This diectory contains python code for the models used in the AlphaDots AIs. There are several models in the modelServer/model directory. The models are based on Keras and Tensorflow.
Besides the models there is a dataset converter which receives data from KSquares and saves the data as a numpy array. The modelServer is used to provide inference ("play the game") for KSquares.
There also is documentation for the script that creates new AlphaZero models from scratch.
Please have a look at ksquares/src/alphaDots/README.md
for documentation of the
datasets
used to train these models.
Please install the following packages:
sudo pip install tensorflow-gpu pyyaml keras matplotlib zmq protobuf numpy
This model is a 7 layer convolutional neural network. Each layer consists of 64 filters with 3 x 3 kernels. Filters are also called "feature maps". The first six layers use the ReLU activation function while the last layers uses softmax.
The model was trained with stochastic gradient descend using a categorical crossentropy loss function. Training occured on 10000 examples for 50 epochs.

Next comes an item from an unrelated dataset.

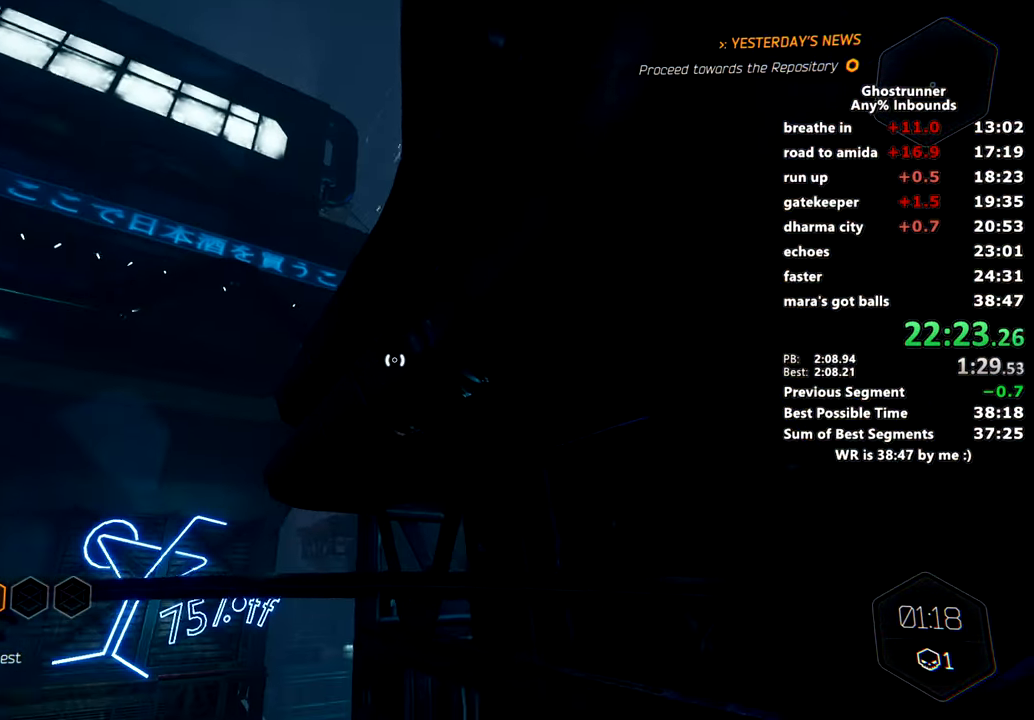
{"keys": ["w"], "mouse": [], "events": [[100, "space", "down"], [184, "mouse_right", "down"], [234, "mouse_right", "up"], [234, "space", "up"], [334, "d", "up"]]}
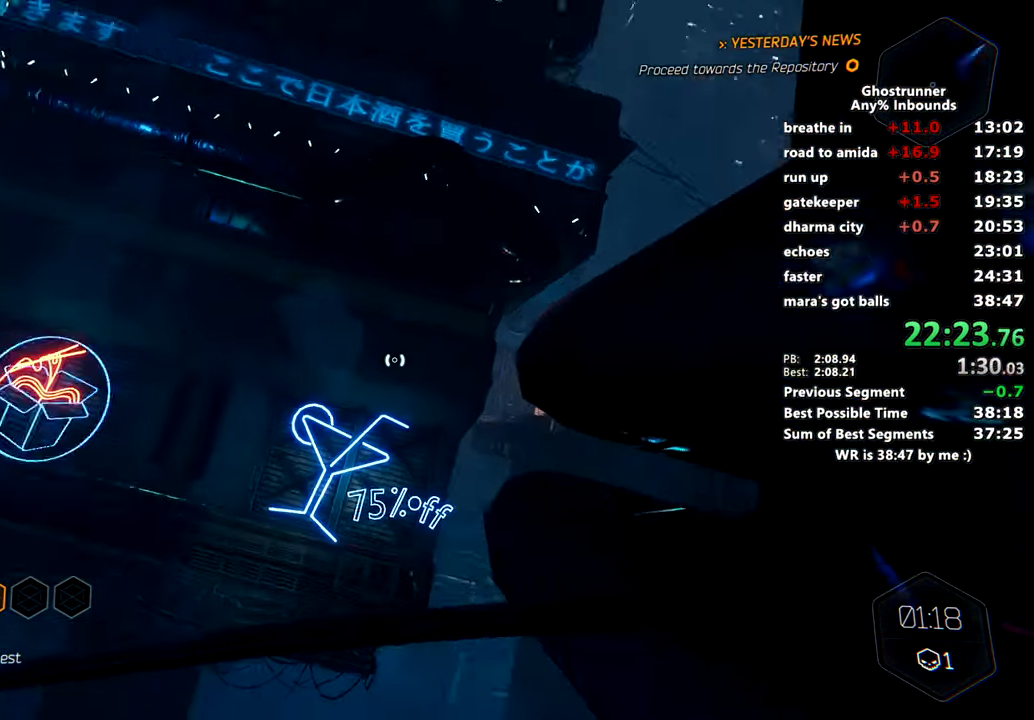
{"keys": ["w"], "mouse": [], "events": [[400, "space", "down"], [483, "space", "up"]]}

The input for the model is a greyscale image of the game's state. The image data is normalized such that black corresponds to 0 and white to 1.

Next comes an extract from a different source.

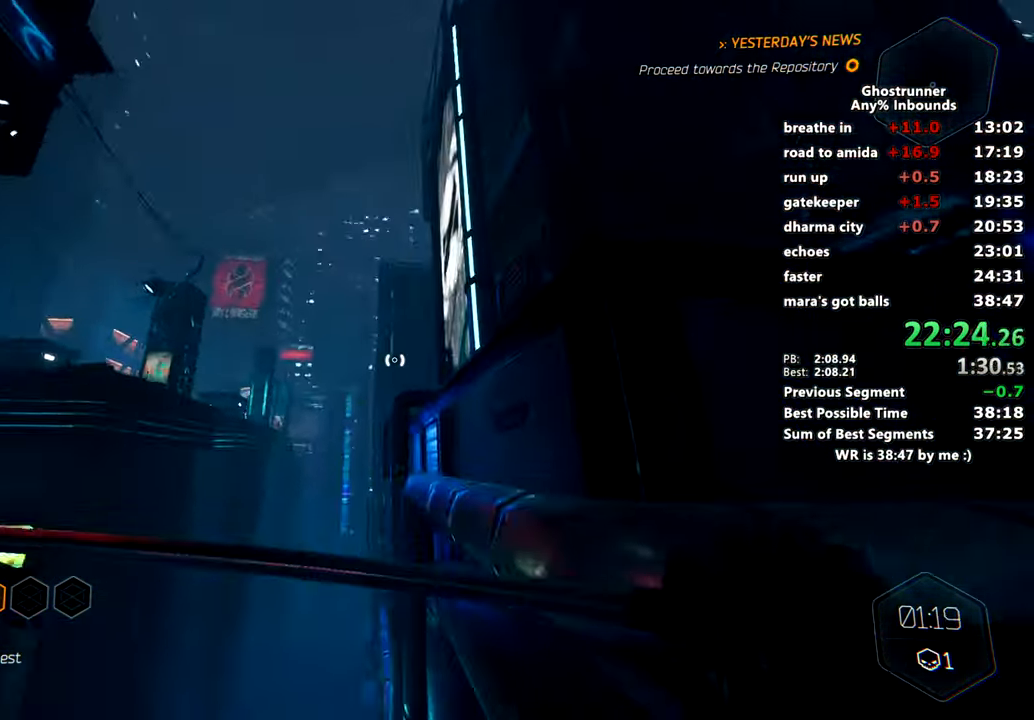
{"keys": ["d", "w"], "mouse": ["right"], "events": [[33, "mouse_right", "down"], [134, "mouse_right", "up"], [217, "d", "down"], [400, "space", "down"], [451, "mouse_right", "down"], [451, "space", "up"]]}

Same model as first try. The model was trained on more training data. This was mostly about sending and receiving data more efficiently (using protobuf and zeroMQ instead of using actual .png image files for each training example)
Same model as first try. The model was trained on different training data than first try and stage one. The new data differs in the target images: instead of showing just one expected move, the target images may contain all equally good moves. This is useful in the first phase of the game, where the rule based opponents in KSquares randomly select one of many equally good lines.
This model is built with the Keras layer ConvLSTM2D and is based on the Keras example conv_lstm.py
Have a look at the AlphaZeroV1 model architecture.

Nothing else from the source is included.